RECORDS FOR PROCESSING:
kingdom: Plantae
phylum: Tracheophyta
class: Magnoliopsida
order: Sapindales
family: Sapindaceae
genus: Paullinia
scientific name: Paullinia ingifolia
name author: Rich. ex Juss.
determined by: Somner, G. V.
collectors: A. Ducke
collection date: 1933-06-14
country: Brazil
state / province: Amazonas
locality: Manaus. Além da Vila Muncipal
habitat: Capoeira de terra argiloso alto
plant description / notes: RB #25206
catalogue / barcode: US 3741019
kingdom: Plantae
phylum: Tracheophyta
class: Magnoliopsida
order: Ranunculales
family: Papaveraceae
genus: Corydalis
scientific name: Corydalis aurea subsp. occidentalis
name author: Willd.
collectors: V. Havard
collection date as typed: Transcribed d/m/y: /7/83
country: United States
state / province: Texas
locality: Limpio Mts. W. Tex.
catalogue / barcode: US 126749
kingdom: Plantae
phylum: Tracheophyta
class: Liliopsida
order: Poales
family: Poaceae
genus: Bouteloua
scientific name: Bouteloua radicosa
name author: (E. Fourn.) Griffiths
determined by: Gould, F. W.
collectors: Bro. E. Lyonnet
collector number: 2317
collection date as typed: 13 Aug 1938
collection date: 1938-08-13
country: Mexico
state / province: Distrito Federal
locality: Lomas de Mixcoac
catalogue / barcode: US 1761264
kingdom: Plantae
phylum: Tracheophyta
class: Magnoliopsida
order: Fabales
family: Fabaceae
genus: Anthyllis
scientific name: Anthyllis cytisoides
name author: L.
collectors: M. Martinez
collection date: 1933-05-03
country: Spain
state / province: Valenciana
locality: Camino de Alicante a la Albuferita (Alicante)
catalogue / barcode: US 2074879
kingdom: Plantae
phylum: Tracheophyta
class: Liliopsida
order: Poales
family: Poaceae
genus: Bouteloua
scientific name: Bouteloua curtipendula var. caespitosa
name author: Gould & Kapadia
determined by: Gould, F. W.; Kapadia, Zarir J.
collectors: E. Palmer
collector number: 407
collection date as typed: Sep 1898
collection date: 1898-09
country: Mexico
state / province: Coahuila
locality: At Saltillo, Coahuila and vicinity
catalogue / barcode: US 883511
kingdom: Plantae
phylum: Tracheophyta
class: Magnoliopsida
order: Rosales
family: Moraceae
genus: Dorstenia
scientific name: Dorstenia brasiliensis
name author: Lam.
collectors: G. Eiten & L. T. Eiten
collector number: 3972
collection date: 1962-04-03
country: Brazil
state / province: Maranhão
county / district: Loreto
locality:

EXERCISE GOAL:
Recast the listing as a numbered list, starting at its first line and stopping after the line that contains "catalogue / barcode: US 3741019". Leave out any blank lines.

THE RESULT:
1. kingdom: Plantae
2. phylum: Tracheophyta
3. class: Magnoliopsida
4. order: Sapindales
5. family: Sapindaceae
6. genus: Paullinia
7. scientific name: Paullinia ingifolia
8. name author: Rich. ex Juss.
9. determined by: Somner, G. V.
10. collectors: A. Ducke
11. collection date: 1933-06-14
12. country: Brazil
13. state / province: Amazonas
14. locality: Manaus. Além da Vila Muncipal
15. habitat: Capoeira de terra argiloso alto
16. plant description / notes: RB #25206
17. catalogue / barcode: US 3741019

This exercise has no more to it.